(Beginning of Entries provided)

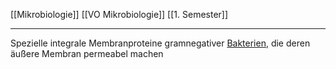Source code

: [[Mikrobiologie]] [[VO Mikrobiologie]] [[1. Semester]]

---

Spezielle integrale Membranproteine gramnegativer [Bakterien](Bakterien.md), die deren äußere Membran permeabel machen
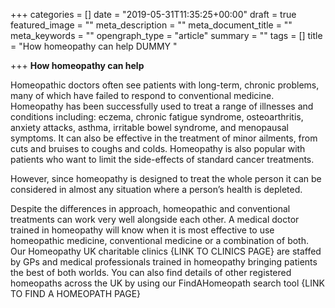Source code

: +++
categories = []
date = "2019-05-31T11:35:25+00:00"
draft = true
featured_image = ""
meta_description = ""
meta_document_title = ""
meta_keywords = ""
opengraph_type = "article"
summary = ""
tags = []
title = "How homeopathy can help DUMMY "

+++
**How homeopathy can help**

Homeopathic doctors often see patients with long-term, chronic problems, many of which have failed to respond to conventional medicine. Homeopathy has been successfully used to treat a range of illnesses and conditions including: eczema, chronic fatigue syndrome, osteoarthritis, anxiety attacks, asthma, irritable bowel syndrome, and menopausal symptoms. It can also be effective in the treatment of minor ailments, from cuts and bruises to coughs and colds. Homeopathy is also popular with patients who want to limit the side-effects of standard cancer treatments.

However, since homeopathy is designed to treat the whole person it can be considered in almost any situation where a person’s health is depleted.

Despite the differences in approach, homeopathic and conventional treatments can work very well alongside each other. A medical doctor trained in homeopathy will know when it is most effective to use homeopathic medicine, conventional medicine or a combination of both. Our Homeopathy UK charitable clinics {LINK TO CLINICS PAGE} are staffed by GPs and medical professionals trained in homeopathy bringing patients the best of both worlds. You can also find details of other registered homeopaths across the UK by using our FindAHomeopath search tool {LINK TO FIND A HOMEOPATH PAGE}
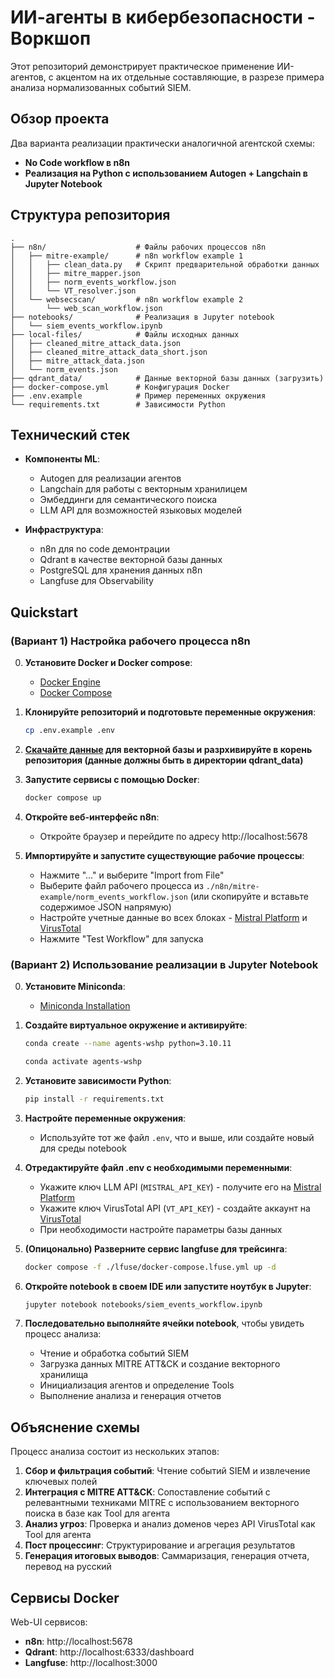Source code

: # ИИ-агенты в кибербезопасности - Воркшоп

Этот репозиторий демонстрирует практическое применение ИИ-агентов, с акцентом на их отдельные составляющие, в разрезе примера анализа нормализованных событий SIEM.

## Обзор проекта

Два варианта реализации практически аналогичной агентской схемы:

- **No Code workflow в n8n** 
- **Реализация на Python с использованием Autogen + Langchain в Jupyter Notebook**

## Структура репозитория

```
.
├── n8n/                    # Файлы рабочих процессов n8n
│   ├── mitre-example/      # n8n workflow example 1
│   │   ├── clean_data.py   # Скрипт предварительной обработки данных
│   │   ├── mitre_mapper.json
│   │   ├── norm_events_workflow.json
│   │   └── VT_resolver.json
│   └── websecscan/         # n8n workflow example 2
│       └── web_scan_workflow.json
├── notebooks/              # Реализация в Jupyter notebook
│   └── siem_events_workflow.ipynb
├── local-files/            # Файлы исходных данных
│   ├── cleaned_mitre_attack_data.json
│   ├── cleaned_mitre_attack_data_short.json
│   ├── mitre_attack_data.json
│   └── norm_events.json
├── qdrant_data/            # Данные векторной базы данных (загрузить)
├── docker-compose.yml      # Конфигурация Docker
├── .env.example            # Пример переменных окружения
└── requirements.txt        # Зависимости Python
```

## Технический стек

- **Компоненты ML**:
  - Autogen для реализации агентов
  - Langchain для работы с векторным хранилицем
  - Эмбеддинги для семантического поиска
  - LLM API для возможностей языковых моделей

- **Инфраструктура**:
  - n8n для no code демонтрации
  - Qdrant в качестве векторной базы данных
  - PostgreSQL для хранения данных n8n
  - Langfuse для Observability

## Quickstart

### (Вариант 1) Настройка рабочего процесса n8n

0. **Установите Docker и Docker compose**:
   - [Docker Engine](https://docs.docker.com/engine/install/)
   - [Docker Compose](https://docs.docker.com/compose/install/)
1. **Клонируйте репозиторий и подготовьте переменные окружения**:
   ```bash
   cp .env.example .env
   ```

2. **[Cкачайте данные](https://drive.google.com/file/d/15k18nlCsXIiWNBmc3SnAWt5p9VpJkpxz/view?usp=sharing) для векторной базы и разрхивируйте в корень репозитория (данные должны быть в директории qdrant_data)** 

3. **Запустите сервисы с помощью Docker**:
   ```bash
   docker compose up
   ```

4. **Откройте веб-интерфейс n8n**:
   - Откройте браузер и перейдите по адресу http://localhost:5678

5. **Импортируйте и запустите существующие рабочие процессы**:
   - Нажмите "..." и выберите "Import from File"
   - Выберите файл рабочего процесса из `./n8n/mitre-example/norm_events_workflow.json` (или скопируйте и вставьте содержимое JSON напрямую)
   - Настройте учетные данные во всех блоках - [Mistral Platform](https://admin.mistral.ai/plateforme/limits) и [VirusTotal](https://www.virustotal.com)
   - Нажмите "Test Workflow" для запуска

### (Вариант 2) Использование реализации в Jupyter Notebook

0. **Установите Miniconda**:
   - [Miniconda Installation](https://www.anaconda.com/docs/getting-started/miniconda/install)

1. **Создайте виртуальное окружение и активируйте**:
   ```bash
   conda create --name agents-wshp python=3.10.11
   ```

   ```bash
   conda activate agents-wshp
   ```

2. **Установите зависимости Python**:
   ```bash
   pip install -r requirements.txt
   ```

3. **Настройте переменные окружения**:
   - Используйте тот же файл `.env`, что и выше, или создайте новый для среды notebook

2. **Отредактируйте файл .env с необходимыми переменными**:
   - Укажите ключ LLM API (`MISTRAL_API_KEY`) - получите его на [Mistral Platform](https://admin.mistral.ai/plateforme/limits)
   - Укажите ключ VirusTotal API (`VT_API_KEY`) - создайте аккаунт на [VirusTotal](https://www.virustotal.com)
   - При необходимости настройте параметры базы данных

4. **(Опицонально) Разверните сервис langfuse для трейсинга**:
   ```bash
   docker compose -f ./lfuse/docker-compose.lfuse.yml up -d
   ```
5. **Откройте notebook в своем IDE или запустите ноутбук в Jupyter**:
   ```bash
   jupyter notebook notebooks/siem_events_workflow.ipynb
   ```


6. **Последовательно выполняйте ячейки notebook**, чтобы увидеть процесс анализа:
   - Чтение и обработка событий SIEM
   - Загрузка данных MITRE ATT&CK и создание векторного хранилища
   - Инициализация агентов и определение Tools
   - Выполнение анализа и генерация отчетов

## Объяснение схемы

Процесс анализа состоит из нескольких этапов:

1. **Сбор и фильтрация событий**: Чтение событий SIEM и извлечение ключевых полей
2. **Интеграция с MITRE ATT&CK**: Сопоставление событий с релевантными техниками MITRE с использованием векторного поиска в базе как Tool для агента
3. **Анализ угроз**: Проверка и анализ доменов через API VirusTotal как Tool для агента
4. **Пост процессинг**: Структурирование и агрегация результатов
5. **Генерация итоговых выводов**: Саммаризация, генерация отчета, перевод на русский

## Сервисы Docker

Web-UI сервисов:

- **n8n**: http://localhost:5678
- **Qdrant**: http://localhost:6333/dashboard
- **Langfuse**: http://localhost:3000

(End of Entries provided)

▶ _Task requirements_
Give the number of lines in the entries that contain the word "example", with no other text.

▶ _Solution to the problem_
5